When they arrived, the scene was tense. At that time, ICE agents were routinely arresting people immediately after their hearings. On the fourth floor, where the immigration court is located, agents lined the corridors, holding papers with names and photographs.

But as Fr. Santarosa remembers it, something shifted. As the group of bishops and priests entered—12 or 15 people in all—the agents took notice. And then, gradually, they disappeared. No arrests were made that day. The agents left the building.

Later, when reporters asked Bishop Pham whether this was a one-time action, he answered without hesitation. No, he said. This would continue, and he asked Fr. Santarosa to lead it.

Fr. Scott Santarosa, SJ, took part in a prayer service and procession in support of immigrants in San Diego in February of 2025.

What began as a simple gesture soon took on a more formal shape. In August, Fr. Santarosa helped launch a pilot program to train volunteers. The response surprised even him. Dozens attended the first sessions—mostly lay people of all faith traditions.

Since then, the ministry has grown steadily. Today, more than 460 volunteers have been trained, and volunteers now maintain a daily presence at immigration court. During orientation, volunteers learn court protocols and the legal realities migrants face. Just as important, Fr. Santarosa says, they learn what the ministry is not.

“We don’t interfere. We don’t obstruct arrests,” he explains. “Our goal is simply to be present.”

That presence can take several forms. Volunteers meet before each shift to pray together, then enter the building as a group. Inside, they review the docket, note which courtrooms are active, and quietly spread out. Some accompaniment is pre-arranged, requested by individuals or families. More often, it is informal—waiting in hallways, making eye contact, offering a word of reassurance or prayer to someone who is understandably nervous.

The ministry also extends beyond courtrooms to ICE check-ins, which Fr. Santarosa describes as especially dangerous moments for migrants, given the high risk of arrest.

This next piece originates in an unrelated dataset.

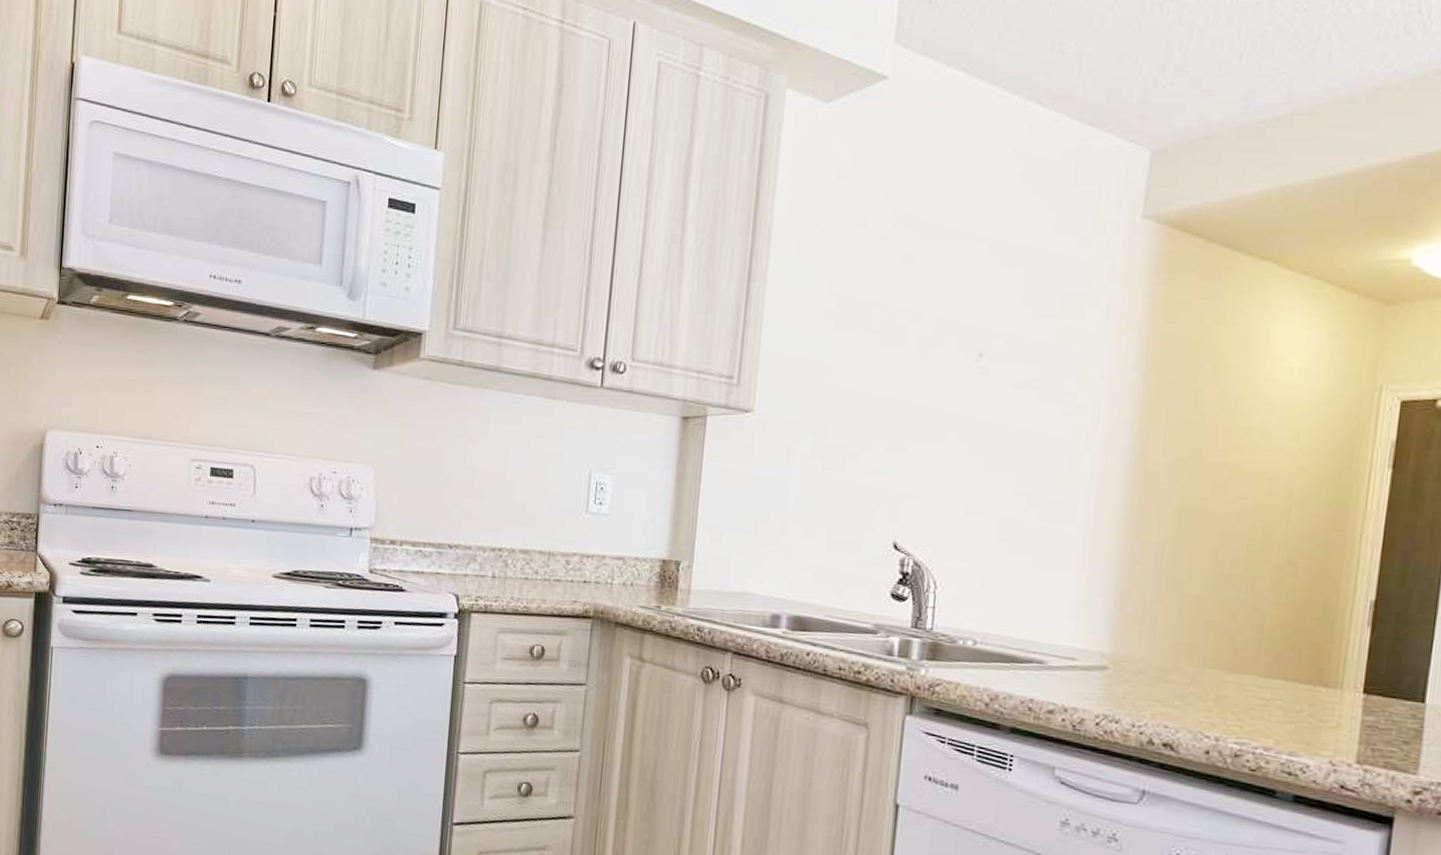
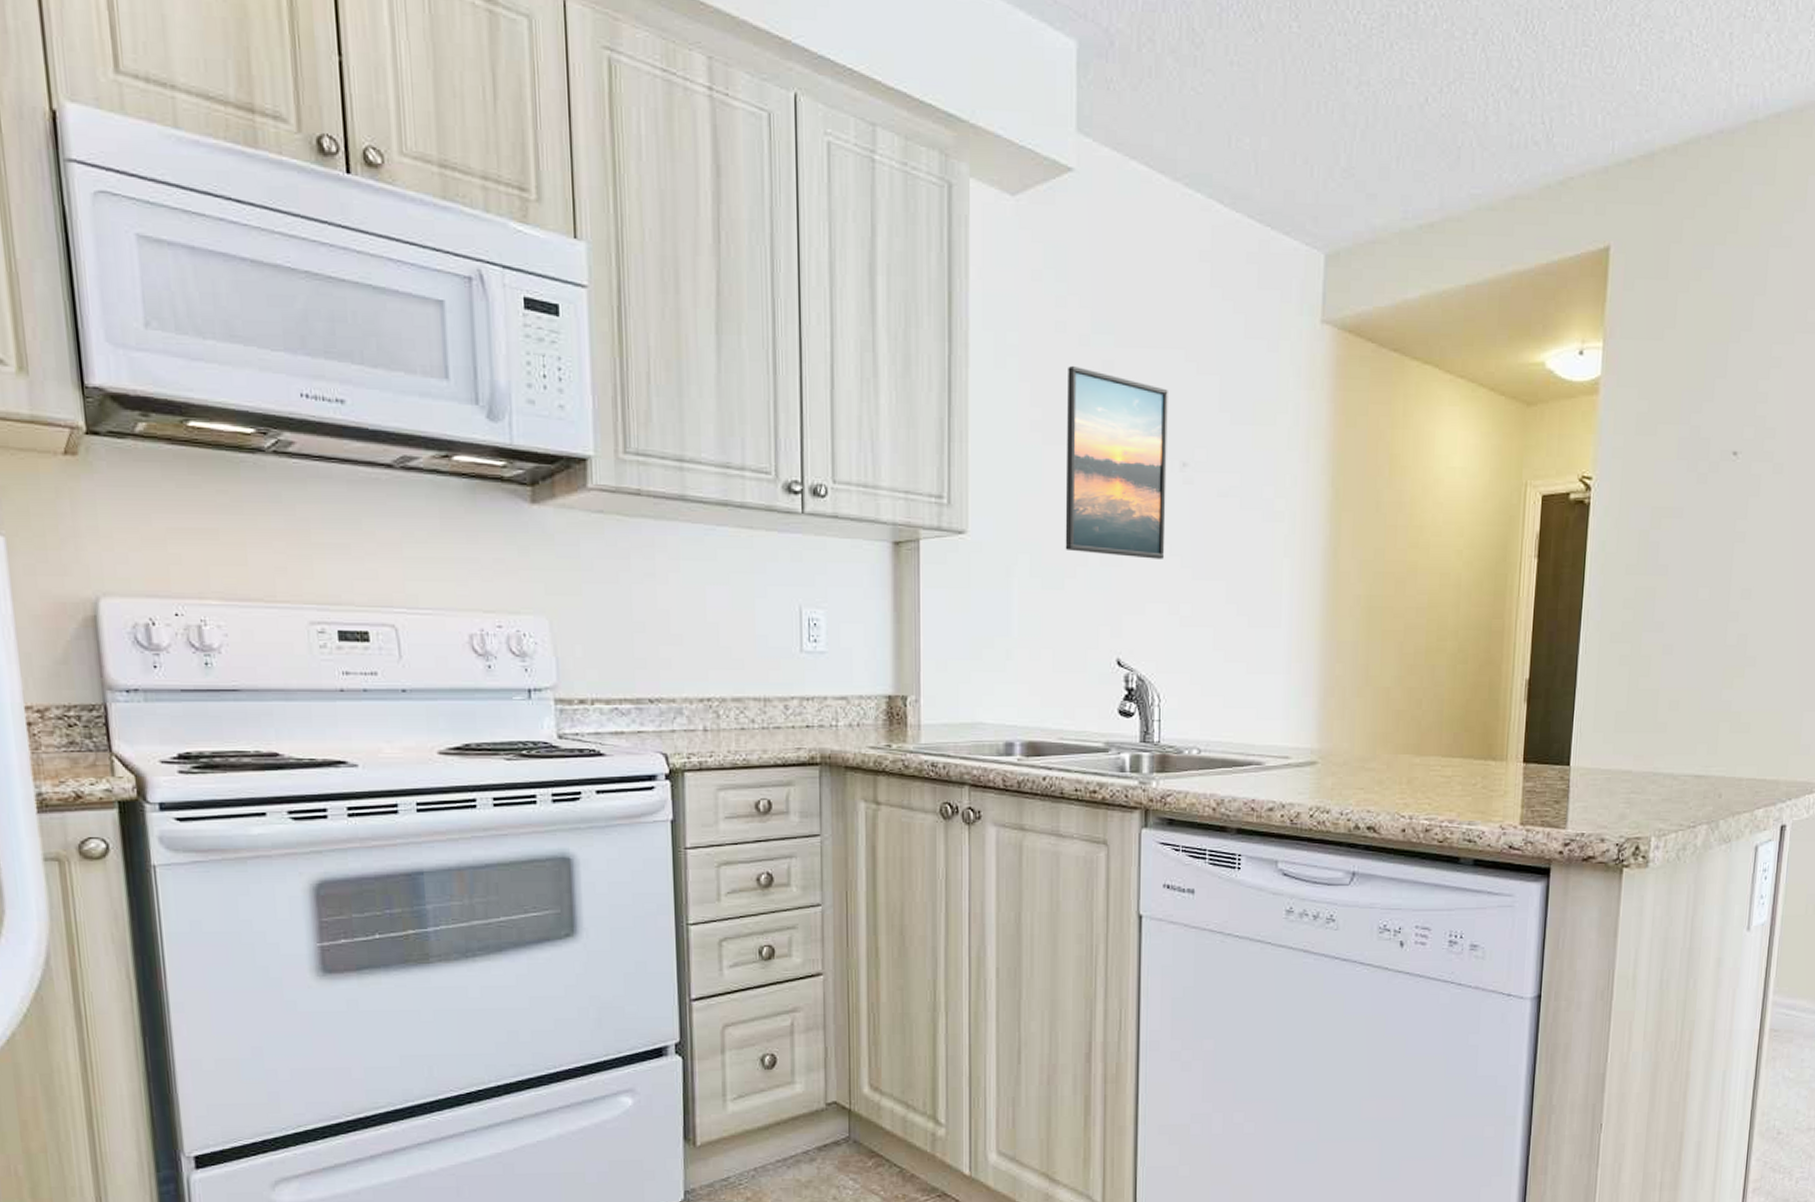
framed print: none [849,258,969,447] -> present [1065,365,1168,559]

What sustains the effort, he says, is its simplicity. No slogans. No speeches. Just people showing up to stand with those navigating an intimidating system alone.

For Fr. Santarosa, the work is unmistakably Jesuit. Accompaniment is not a theory but a practice—one rooted in presence, restraint and trust that God is already at work in the encounter itself. He says, “It’s about being there.”

Across the Province, a Shared Call

The stories shared here offer just a glimpse of the ways Jesuits and their collaborators are responding to the realities facing migrants and immigrant families. From schools and parishes to legal clinics and immigration courts, the expressions of accompaniment vary, but the underlying commitment is the same: to remain close to those living with fear and uncertainty, and to respond with faith made visible through action.